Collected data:
>>>>>
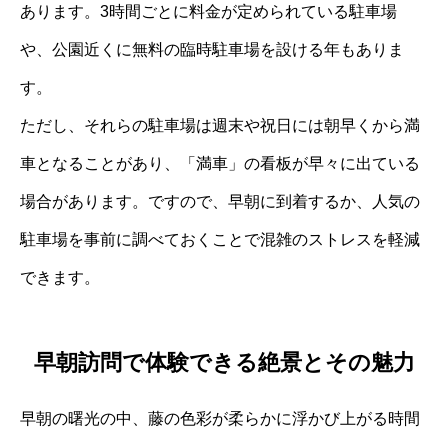
あります。3時間ごとに料金が定められている駐車場
や、公園近くに無料の臨時駐車場を設ける年もありま
す。
ただし、それらの駐車場は週末や祝日には朝早くから満
車となることがあり、「満車」の看板が早々に出ている
場合があります。ですので、早朝に到着するか、人気の
駐車場を事前に調べておくことで混雑のストレスを軽減
できます。
早朝訪問で体験できる絶景とその魅力
早朝の曙光の中、藤の色彩が柔らかに浮かび上がる時間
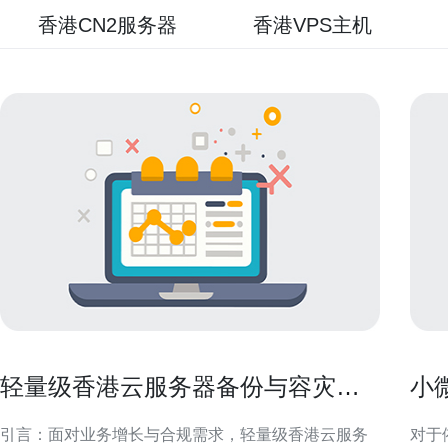
香港CN2服务器
香港VPS主机
轻量级香港云服务器备份与容灾方
小
案实践以确保业务连续性
满
引言：面对业务增长与合规需求，轻量级香港云服务
对于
<<<<<
Required action:
Copy the data above word for word. Pictures stay out.

Solved exercise:
あります。3時間ごとに料金が定められている駐車場
や、公園近くに無料の臨時駐車場を設ける年もありま
す。
ただし、それらの駐車場は週末や祝日には朝早くから満
車となることがあり、「満車」の看板が早々に出ている
場合があります。ですので、早朝に到着するか、人気の
駐車場を事前に調べておくことで混雑のストレスを軽減
できます。
早朝訪問で体験できる絶景とその魅力
早朝の曙光の中、藤の色彩が柔らかに浮かび上がる時間
香港CN2服务器
香港VPS主机
轻量级香港云服务器备份与容灾方
小
案实践以确保业务连续性
满
引言：面对业务增长与合规需求，轻量级香港云服务
对于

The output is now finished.